◆ Task prompt
Copy out the lines in each entry below with no changes, and leave the pictures out of your copy.

◆ Material for the task
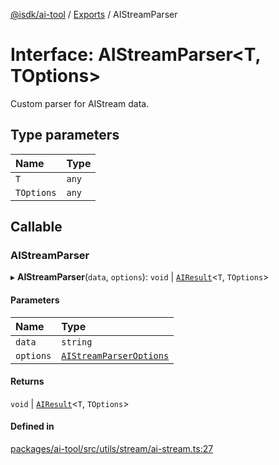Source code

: [@isdk/ai-tool](../README.md) / [Exports](../modules.md) / AIStreamParser

# Interface: AIStreamParser\<T, TOptions\>

Custom parser for AIStream data.

## Type parameters

| Name | Type |
| :------ | :------ |
| `T` | `any` |
| `TOptions` | `any` |

## Callable

### AIStreamParser

▸ **AIStreamParser**(`data`, `options`): `void` \| [`AIResult`](AIResult.md)\<`T`, `TOptions`\>

#### Parameters

| Name | Type |
| :------ | :------ |
| `data` | `string` |
| `options` | [`AIStreamParserOptions`](AIStreamParserOptions.md) |

#### Returns

`void` \| [`AIResult`](AIResult.md)\<`T`, `TOptions`\>

#### Defined in

[packages/ai-tool/src/utils/stream/ai-stream.ts:27](https://github.com/isdk/ai-tool.js/blob/727ad337acba85b160efbc4d039daefcc8371127/src/utils/stream/ai-stream.ts#L27)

◆ Task output
Source code

: [@isdk/ai-tool](../README.md) / [Exports](../modules.md) / AIStreamParser

# Interface: AIStreamParser\<T, TOptions\>

Custom parser for AIStream data.

## Type parameters

| Name | Type |
| :------ | :------ |
| `T` | `any` |
| `TOptions` | `any` |

## Callable

### AIStreamParser

▸ **AIStreamParser**(`data`, `options`): `void` \| [`AIResult`](AIResult.md)\<`T`, `TOptions`\>

#### Parameters

| Name | Type |
| :------ | :------ |
| `data` | `string` |
| `options` | [`AIStreamParserOptions`](AIStreamParserOptions.md) |

#### Returns

`void` \| [`AIResult`](AIResult.md)\<`T`, `TOptions`\>

#### Defined in

[packages/ai-tool/src/utils/stream/ai-stream.ts:27](https://github.com/isdk/ai-tool.js/blob/727ad337acba85b160efbc4d039daefcc8371127/src/utils/stream/ai-stream.ts#L27)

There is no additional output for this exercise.